3RAD - Analytical considerations/caveats
First, when assembling 3RAD data it is essential to consider the effects various parameters will have on downstream analyses, especially the locus occupancy. Studies have shown that the amount of missing data can greatly affect resulting phylogenetic inferences (e.g., Crotti et al., 2019; Eaton et al., 2016; Huang & Knowles, 2016), with the trend toward a greater amount of missing data yielding a more robust phylogeny compared to a low amount of missing data. This result has been attributed to larger data sets comprising more phylogenetic data/signal and informative sites being excluded when a greater percentage of taxon coverage is required for a locus to be retained in the final data matrix; therefore, quickly mutating sites become disproportionately omitted with increasing taxon coverage and exclude potentially variable and informative characters (Crotti et al., 2019).
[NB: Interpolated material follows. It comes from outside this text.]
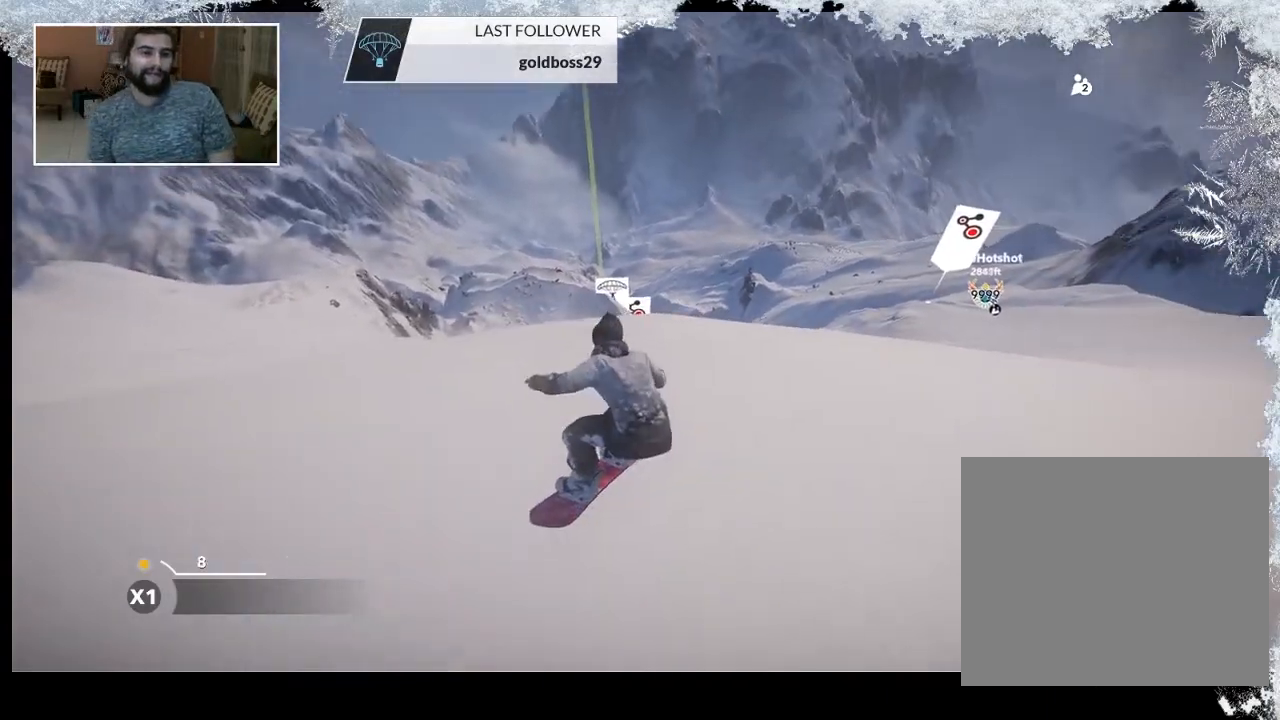
{"buttons": ["CIRCLE"], "left_stick": "center", "right_stick": "center", "events": [[400, "CIRCLE", "down"]]}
We examined the effect of increasing the minimum sample per locus parameter for data sets containing all individuals as well as those withA. unicolor B samples only and found that increasing the number of samples required greatly lowered the number of SNPs retained in the final matrix (summarized in Table 1). Our phylogenetic inferences using these data sets (Figure 2; Supplementary Figures S1 & S2) reflect findings of previous studies (e.g., Crotti et al. 2019) showing disproportionate loss of informative SNPs resulting in phylogenies with ambiguous or unresolved evolutionary relationships. All_M30 (30% locus occupancy) and All_M40 (40% locus occupancy) matrices contain many nodes with low support (< 50) and polytomies present; however, All_M20 and All_M10 have very similar topologies and include a majority of highly-supported (≥ 95) nodes.
Not only did the amount of missing data affect our phylogenetic inferences, but it also influenced our STRUCTURE and VAE analyses (Figure 4). We explored the effects of missing data on these clustering analyses with our A. unicolor B only data sets (UniB_M30, UniB_M40, UniB_M50, UniB_M60, and UniB_M70). For STRUCTURE, the number of clusters decreased from 𝚫K=3 for UniB_M30 to 𝚫K=2 for UniB_M40, UniB_M50 and UniB_M60 while UniB_M70 had a peculiar increase back to 𝚫K=3. Although UniB_M30’s clusters reflect population structure (albeit with some admixture) corresponding to the three lineages within A. unicolor B, the data sets with 𝚫K=2 cluster B2+B3 together with varying amounts of admixture. The three clusters inferred from the UniB_M70 dataset do not necessarily reflect the structure found in UniB_M30 because several individuals are not clustering with individuals from their lineage. This is most likely due to the greatly decreased number of informative sites to accurately detect any structure in the data.
VAE clustering across these data sets reflected the same general trend as STRUCTURE whereby increasing taxon coverage greatly decreases the amount of structure detectable in the data (Figure 4). UniB_M30 clusters had the greatest amount of structure detected for each lineage, though some overlap between them is still present. UniB_M70 has practically no noticeable structure in the data, which most likely results from the small number and mostly uniform loci retained in the data matrix. VAE, which uses the structure inherent in the data to train the model, is likely affected by the deficiency of informative sites.